EXERCISE
The pictures do not belong in the copy. Restate all of the records word for word.

EXERCISE DATA
§ §
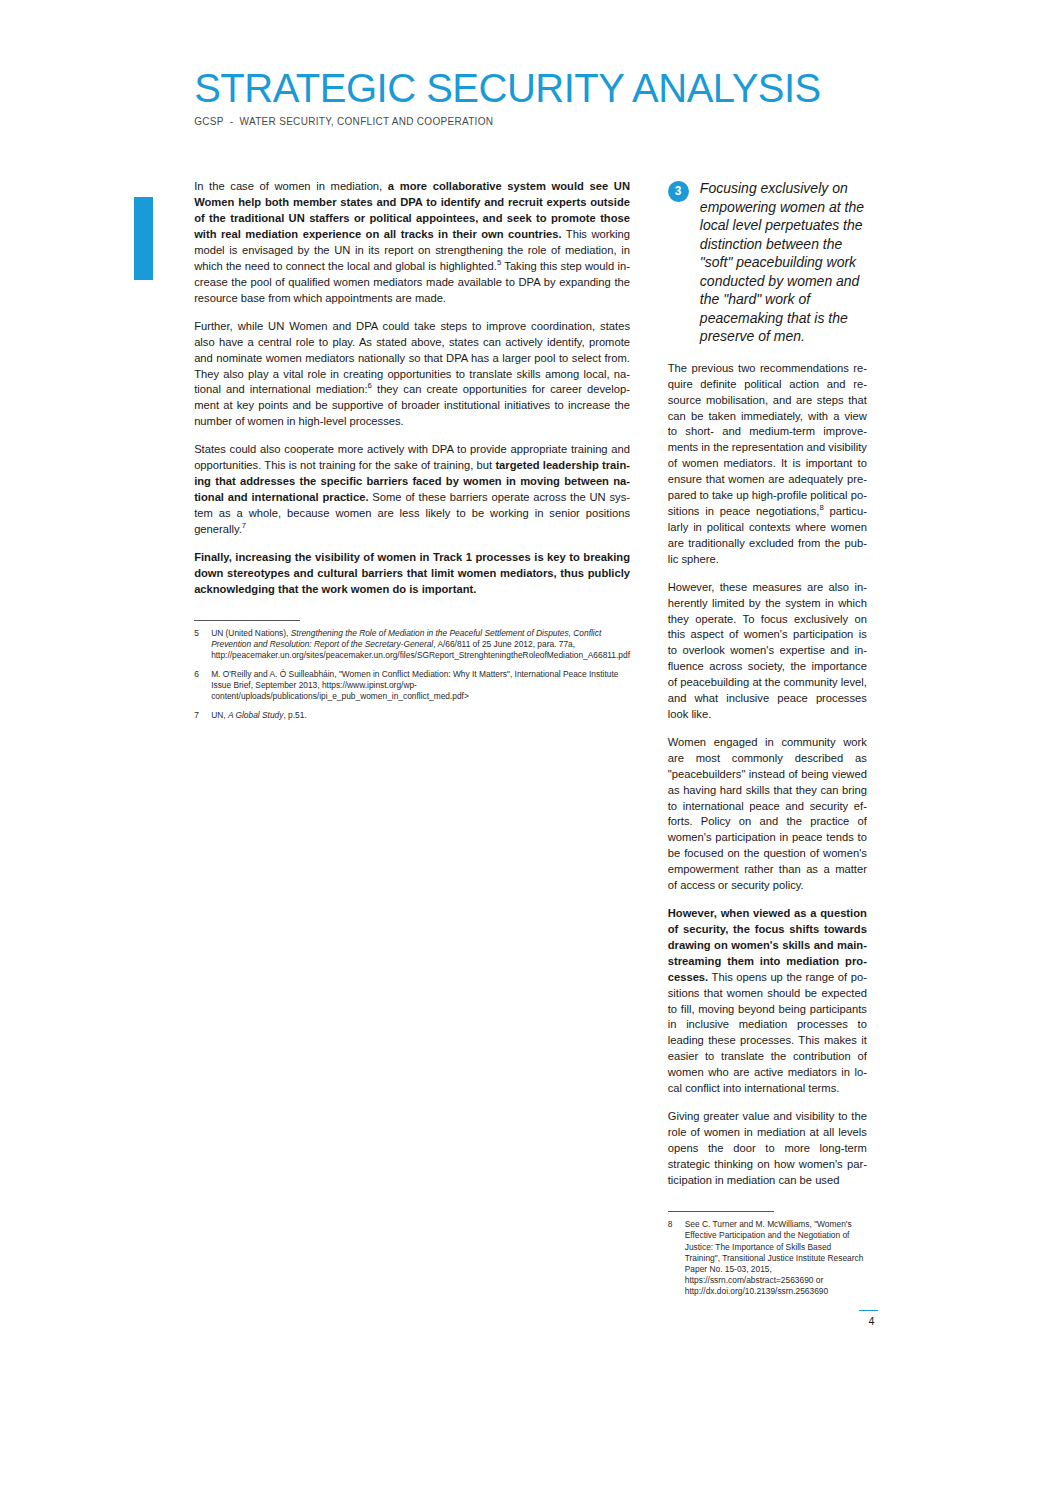Strategic Security Analysis
GCSP - Water Security, Conflict and Cooperation
In the case of women in mediation, a more collaborative system would see UN Women help both member states and DPA to identify and recruit experts outside of the traditional UN staffers or political appointees, and seek to promote those with real mediation experience on all tracks in their own countries. This working model is envisaged by the UN in its report on strengthening the role of mediation, in which the need to connect the local and global is highlighted.5 Taking this step would increase the pool of qualified women mediators made available to DPA by expanding the resource base from which appointments are made.
Further, while UN Women and DPA could take steps to improve coordination, states also have a central role to play. As stated above, states can actively identify, promote and nominate women mediators nationally so that DPA has a larger pool to select from. They also play a vital role in creating opportunities to translate skills among local, national and international mediation:6 they can create opportunities for career development at key points and be supportive of broader institutional initiatives to increase the number of women in high-level processes.
States could also cooperate more actively with DPA to provide appropriate training and opportunities. This is not training for the sake of training, but targeted leadership training that addresses the specific barriers faced by women in moving between national and international practice. Some of these barriers operate across the UN system as a whole, because women are less likely to be working in senior positions generally.7
Finally, increasing the visibility of women in Track 1 processes is key to breaking down stereotypes and cultural barriers that limit women mediators, thus publicly acknowledging that the work women do is important.
5 UN (United Nations), Strengthening the Role of Mediation in the Peaceful Settlement of Disputes, Conflict Prevention and Resolution: Report of the Secretary-General, A/66/811 of 25 June 2012, para. 77a, http://peacemaker.un.org/sites/peacemaker.un.org/files/SGReport_StrenghteningtheRoleofMediation_A66811.pdf
6 M. O'Reilly and A. Ó Suilleabháin, "Women in Conflict Mediation: Why It Matters", International Peace Institute Issue Brief, September 2013, https://www.ipinst.org/wp-content/uploads/publications/ipi_e_pub_women_in_conflict_med.pdf>
7 UN, A Global Study, p.51.
3
Focusing exclusively on empowering women at the local level perpetuates the distinction between the "soft" peacebuilding work conducted by women and the "hard" work of peacemaking that is the preserve of men.
The previous two recommendations require definite political action and resource mobilisation, and are steps that can be taken immediately, with a view to short- and medium-term improvements in the representation and visibility of women mediators. It is important to ensure that women are adequately prepared to take up high-profile political positions in peace negotiations,8 particularly in political contexts where women are traditionally excluded from the public sphere.
However, these measures are also inherently limited by the system in which they operate. To focus exclusively on this aspect of women's participation is to overlook women's expertise and influence across society, the importance of peacebuilding at the community level, and what inclusive peace processes look like.
Women engaged in community work are most commonly described as "peacebuilders" instead of being viewed as having hard skills that they can bring to international peace and security efforts. Policy on and the practice of women's participation in peace tends to be focused on the question of women's empowerment rather than as a matter of access or security policy.
However, when viewed as a question of security, the focus shifts towards drawing on women's skills and mainstreaming them into mediation processes. This opens up the range of positions that women should be expected to fill, moving beyond being participants in inclusive mediation processes to leading these processes. This makes it easier to translate the contribution of women who are active mediators in local conflict into international terms.
Giving greater value and visibility to the role of women in mediation at all levels opens the door to more long-term strategic thinking on how women's participation in mediation can be used
8 See C. Turner and M. McWilliams, "Women's Effective Participation and the Negotiation of Justice: The Importance of Skills Based Training", Transitional Justice Institute Research Paper No. 15-03, 2015, https://ssrn.com/abstract=2563690 or http://dx.doi.org/10.2139/ssrn.2563690
4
§ §
TASK SOLUTION
Strategic Security Analysis
GCSP - Water Security, Conflict and Cooperation
In the case of women in mediation, a more collaborative system would see UN Women help both member states and DPA to identify and recruit experts outside of the traditional UN staffers or political appointees, and seek to promote those with real mediation experience on all tracks in their own countries. This working model is envisaged by the UN in its report on strengthening the role of mediation, in which the need to connect the local and global is highlighted.5 Taking this step would increase the pool of qualified women mediators made available to DPA by expanding the resource base from which appointments are made.
Further, while UN Women and DPA could take steps to improve coordination, states also have a central role to play. As stated above, states can actively identify, promote and nominate women mediators nationally so that DPA has a larger pool to select from. They also play a vital role in creating opportunities to translate skills among local, national and international mediation:6 they can create opportunities for career development at key points and be supportive of broader institutional initiatives to increase the number of women in high-level processes.
States could also cooperate more actively with DPA to provide appropriate training and opportunities. This is not training for the sake of training, but targeted leadership training that addresses the specific barriers faced by women in moving between national and international practice. Some of these barriers operate across the UN system as a whole, because women are less likely to be working in senior positions generally.7
Finally, increasing the visibility of women in Track 1 processes is key to breaking down stereotypes and cultural barriers that limit women mediators, thus publicly acknowledging that the work women do is important.
5 UN (United Nations), Strengthening the Role of Mediation in the Peaceful Settlement of Disputes, Conflict Prevention and Resolution: Report of the Secretary-General, A/66/811 of 25 June 2012, para. 77a, http://peacemaker.un.org/sites/peacemaker.un.org/files/SGReport_StrenghteningtheRoleofMediation_A66811.pdf
6 M. O'Reilly and A. Ó Suilleabháin, "Women in Conflict Mediation: Why It Matters", International Peace Institute Issue Brief, September 2013, https://www.ipinst.org/wp-content/uploads/publications/ipi_e_pub_women_in_conflict_med.pdf>
7 UN, A Global Study, p.51.
3
Focusing exclusively on empowering women at the local level perpetuates the distinction between the "soft" peacebuilding work conducted by women and the "hard" work of peacemaking that is the preserve of men.
The previous two recommendations require definite political action and resource mobilisation, and are steps that can be taken immediately, with a view to short- and medium-term improvements in the representation and visibility of women mediators. It is important to ensure that women are adequately prepared to take up high-profile political positions in peace negotiations,8 particularly in political contexts where women are traditionally excluded from the public sphere.
However, these measures are also inherently limited by the system in which they operate. To focus exclusively on this aspect of women's participation is to overlook women's expertise and influence across society, the importance of peacebuilding at the community level, and what inclusive peace processes look like.
Women engaged in community work are most commonly described as "peacebuilders" instead of being viewed as having hard skills that they can bring to international peace and security efforts. Policy on and the practice of women's participation in peace tends to be focused on the question of women's empowerment rather than as a matter of access or security policy.
However, when viewed as a question of security, the focus shifts towards drawing on women's skills and mainstreaming them into mediation processes. This opens up the range of positions that women should be expected to fill, moving beyond being participants in inclusive mediation processes to leading these processes. This makes it easier to translate the contribution of women who are active mediators in local conflict into international terms.
Giving greater value and visibility to the role of women in mediation at all levels opens the door to more long-term strategic thinking on how women's participation in mediation can be used
8 See C. Turner and M. McWilliams, "Women's Effective Participation and the Negotiation of Justice: The Importance of Skills Based Training", Transitional Justice Institute Research Paper No. 15-03, 2015, https://ssrn.com/abstract=2563690 or http://dx.doi.org/10.2139/ssrn.2563690
4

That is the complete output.